TASK SET:
**A)** Please extract the part of the article on VR games for burn treatment that begins at the words "In a recent" and stops after "their crippling fears.".
**B)** Continue the article on VR games for burn treatment, starting after its last sentence.

TEXT PROVIDED:
****************

A VR game designed to treat burn victims may have broader implications for military videogames.

In a recent story about war veteran and burn victim Sam Brown’s long and painful road to recovery,  Jay Kirk sheds light on a new aspect of videogames designed for military use. Unsure how to proceed with a treatment that was causing Brown constant agony, his doctors finally summoned Hunter Hoffman, a cognitive psychologist who builds virtual reality games such as SpiderWorld to help arachnophobes overcome their crippling fears. 

The resulting game, SnowWorld, immersed Brown in a world of snowmen and igloos he could pelt with snowballs while his scorched skin was being treated. Think of it as a 21st century version of SkiFree with a nobler cause and much, much larger budget. As captivating as normal videogames may be, Kirk explains that virtual reality technology is more sophisticated when it comes to deceiving the player:

If distraction was the key, why not just use over-the-counter video games for a fraction of the cost? To answer that question, Hoffman had run a control experiment. In his first case study, he had a teenager with a severe flash burn play Nintendo Mario Kart while having five staples removed from a skin graft. The data showed that in terms of reducing pain, anxiety about pain, and time spent thinking about pain, playing Nintendo Mario Kart compared poorly to SpiderWorld. The reason VR was so much more effective than a regular video game came down to a quality called “presence”-that sense of being immersed inside an artificial world 

When I first saw this, I kept thinking about how it seemed to dodge the controversy of many videogames built for military use. Kirk goes on to say, however, that the technology may ultimately have broader implications for conflict:

Hoffman can also see battlefield applications. Customized VR worlds will be pre-programmed right into the soldier’s eye gear. He’s already experimenting with piezoelectric crystals to that end. It doesn’t seem like much of a stretch to imagine a near future in which combat patients could simultaneously distract themselves from their own pain while inflicting it on a virtual and remote enemy.

****************

DATA SECTION:
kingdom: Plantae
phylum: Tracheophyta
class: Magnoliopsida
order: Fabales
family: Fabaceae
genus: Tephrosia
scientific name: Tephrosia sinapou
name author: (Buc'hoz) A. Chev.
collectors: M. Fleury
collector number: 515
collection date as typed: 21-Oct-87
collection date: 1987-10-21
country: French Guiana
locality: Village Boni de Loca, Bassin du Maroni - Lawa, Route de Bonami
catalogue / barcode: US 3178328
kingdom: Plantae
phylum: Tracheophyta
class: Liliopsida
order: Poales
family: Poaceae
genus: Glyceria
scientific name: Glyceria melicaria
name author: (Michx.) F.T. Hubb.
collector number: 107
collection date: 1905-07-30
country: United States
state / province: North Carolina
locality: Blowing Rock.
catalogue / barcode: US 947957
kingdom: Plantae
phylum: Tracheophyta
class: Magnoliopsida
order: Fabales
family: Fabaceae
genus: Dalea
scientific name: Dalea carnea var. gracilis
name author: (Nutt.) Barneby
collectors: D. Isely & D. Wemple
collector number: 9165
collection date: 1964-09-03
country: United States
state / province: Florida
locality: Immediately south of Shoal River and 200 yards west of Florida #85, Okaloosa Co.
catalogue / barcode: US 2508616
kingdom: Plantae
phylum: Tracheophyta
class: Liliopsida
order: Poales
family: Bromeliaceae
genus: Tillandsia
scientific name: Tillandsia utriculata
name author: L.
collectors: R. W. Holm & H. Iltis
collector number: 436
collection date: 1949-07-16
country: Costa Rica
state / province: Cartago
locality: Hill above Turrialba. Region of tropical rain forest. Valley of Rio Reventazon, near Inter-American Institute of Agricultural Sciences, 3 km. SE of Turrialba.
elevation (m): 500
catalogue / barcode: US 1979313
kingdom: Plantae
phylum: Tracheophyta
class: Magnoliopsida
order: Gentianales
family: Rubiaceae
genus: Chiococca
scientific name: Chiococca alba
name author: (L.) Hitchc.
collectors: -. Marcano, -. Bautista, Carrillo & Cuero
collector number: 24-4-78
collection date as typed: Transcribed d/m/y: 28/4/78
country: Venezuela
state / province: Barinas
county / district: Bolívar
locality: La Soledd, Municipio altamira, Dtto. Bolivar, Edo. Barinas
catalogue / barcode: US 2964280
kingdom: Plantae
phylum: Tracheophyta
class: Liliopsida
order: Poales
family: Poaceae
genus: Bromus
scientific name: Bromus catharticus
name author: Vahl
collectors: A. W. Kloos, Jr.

****************

RESPONSES PER TASK:
**A)**
In a recent story about war veteran and burn victim Sam Brown’s long and painful road to recovery,  Jay Kirk sheds light on a new aspect of videogames designed for military use. Unsure how to proceed with a treatment that was causing Brown constant agony, his doctors finally summoned Hunter Hoffman, a cognitive psychologist who builds virtual reality games such as SpiderWorld to help arachnophobes overcome their crippling fears.

**B)**
A soldier could put his mind inside a drone instead of watching as a medic changed his bandages. In such a future of techno-utopian warfare, at least for those combatants equipped to fight outside the pain matrix, victory will indeed belong to those who have rid themselves of the inconvenience of being men and who, for all we know, may as well bleed snow.

That may still be a long while away. For now, I find it comforting that soldiers are being treated with something more substantial (and, according to Jon Irwin, less anomic) than Mario Kart.